Flügel gestutzt oder 'Ode an die Freude'


Wenn du wissen möchtest was an einem gestutzten Flügel ein Grund zur Freude sein soll, dann erfährst du es im nachfolgenden Beitrag.
Wenn einem Vogel die Flügel gestutzt werden, wie das in vielen Zoos passiert, um die Tiere in offenen Gehegen präsentieren, ohne dass sie davonfliegen können, dann handelt es sich eigentlich um eine Art Freiheitsberaubung. Aber ein gestutzter Flügel muss nicht immer etwas Negatives bedeuten. Der KÖML Tegetthoff wurden nämlich im März „Flügel verliehen“ – oder richtiger gesagt ein Stutzflügel geschenkt. Dieses prachtvolle Stück verdanken wir Frau RegR Karin Kantz und ihrem Gatten.
Zuerst war ich mehr als skeptisch, als Bb Ivo von einem Klavier berichtete, das eine liebe Kollegin von ihm der Verbindung zur Verfügung stellen wolle. Der Transport, die klimatischen Bedingungen auf der Bude und zuletzt der Mangel an einem geeigneten Kistenschinder zeigten mehr Probleme auf als Vorteile ersichtlich waren.
Zur Anlieferung standen drei Wege zur Auswahl: Durch den Draschepark direkt in den Garten hinter der Bude und beim Notausgang hinein. Ein Lokalaugenschein zeigte aber sehr rasch, dass dieser Weg zwar gangbar wäre, allein der Garten wäre komplett zertrampelt worden, was natürlich die Nachbarn nicht sehr für uns eingenommen hätte. Eine weitere Variante wäre von der Blechturmgasse über die Carolinenbude und ab durch den Keller. Das Winkelwerk im Vorraum zum Keller erwies sich aber als zu eng, um den Flügel dort durch zu manövrieren. Blieb nur die Möglichkeit, das gute Stück durch den Hauseingang hinauf ins Parterre, dann hinunter in den Keller und von dort auf die Bude zu tragen. Letztere wurde dann auch von den 'Lieferanten' (Spezialspedition Klavierpolizei) gewählt. Zwei starke Männer und ein Lehrbub brachten das zerlegte Klavier in Null komma nix an seinen Bestimmungsplatz.

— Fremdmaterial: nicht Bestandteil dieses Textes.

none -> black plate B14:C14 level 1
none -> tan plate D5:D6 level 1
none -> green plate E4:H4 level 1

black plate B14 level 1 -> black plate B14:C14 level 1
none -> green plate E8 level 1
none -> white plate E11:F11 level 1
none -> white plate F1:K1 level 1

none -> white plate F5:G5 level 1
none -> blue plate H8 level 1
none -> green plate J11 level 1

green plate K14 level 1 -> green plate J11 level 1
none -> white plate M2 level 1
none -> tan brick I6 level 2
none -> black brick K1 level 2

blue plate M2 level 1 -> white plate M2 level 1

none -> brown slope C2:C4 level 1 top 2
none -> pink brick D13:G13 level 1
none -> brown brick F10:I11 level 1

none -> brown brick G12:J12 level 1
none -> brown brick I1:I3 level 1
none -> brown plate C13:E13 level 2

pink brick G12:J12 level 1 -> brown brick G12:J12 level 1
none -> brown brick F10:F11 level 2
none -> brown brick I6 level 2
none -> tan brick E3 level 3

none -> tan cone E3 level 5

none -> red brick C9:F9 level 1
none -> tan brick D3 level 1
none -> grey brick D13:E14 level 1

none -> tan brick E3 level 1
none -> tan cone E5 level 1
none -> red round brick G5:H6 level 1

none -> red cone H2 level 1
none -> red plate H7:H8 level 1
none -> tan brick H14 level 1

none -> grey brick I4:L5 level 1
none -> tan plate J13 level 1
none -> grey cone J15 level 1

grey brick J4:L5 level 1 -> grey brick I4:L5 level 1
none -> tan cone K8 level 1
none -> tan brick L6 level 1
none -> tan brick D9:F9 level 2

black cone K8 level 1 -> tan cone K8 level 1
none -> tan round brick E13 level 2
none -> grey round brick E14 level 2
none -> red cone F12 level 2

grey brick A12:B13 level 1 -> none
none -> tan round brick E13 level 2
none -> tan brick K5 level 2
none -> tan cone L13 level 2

Die drei Beine und die Pedale wurden noch montiert und in weniger als einer viertel Stunde war der Spuk zu einem perfekten Ende gekommen.
Bei dem Klavier handelt es sich nicht um irgendein x-beliebiges Instrument, sondern um ein Fabrikat des Herstellers Carl Dörr mit (ehemals) Sitz in Wien 4, Mittersteig. Wie aus der schönen Beschriftung auf der Tastaturdeckel-Innenseite, welche zusätzlich mit einem Doppeladler und einem Wappen verziert ist, hervorgeht, war die Wiener Klavierfabrik Dörr k.& k. Hof-Lieferant und 'Kammerlieferant Ihrer k. & k. Hoheit der Frau Erzherzogin Maria Immaculata'. Zur Information: Maria Immaculata Clementina (* 14. April 1844 in Neapel; † 18. Februar 1899 in Wien) war eine geborene Prinzessin von Bourbon-Sizilien und durch Heirat Erzherzogin von Österreich-Toskana. Maria Immaculata heiratete am 19. September 1861 in Rom ihren Cousin 1. Grades Erzherzog Karl Salvator von Österreich-Toskana, Sohn von Leopold II., Großherzog der Toskana und Maria Antonia, Prinzessin von Bourbon und beider Sizilien.
Der Stutzflügel passt also wie angegossen zu unserer Tegetthoff als Landsmannschaft. Soweit ich bisher erkennen konnte, ist das Klavier vom Design her Jugendstil. Laut Auskunft der Spediteure hat es einen Gusseisenrahmen und einen soliden Holzkörper. Meine Bedenken bezüglich klimatischer Unbillen wurden entkräftet, 12 – 25°C sollten dem guten Stück nichts anhaben können, zu vermeiden wäre jedoch hohe Luftfeuchtigkeit und eine Temperatur unter 10°C.
Ich hoffe daher, dass sich der Aufwand gelohnt hat und dass wir noch viele schöne und vor allem klangvolle Stunden haben werden.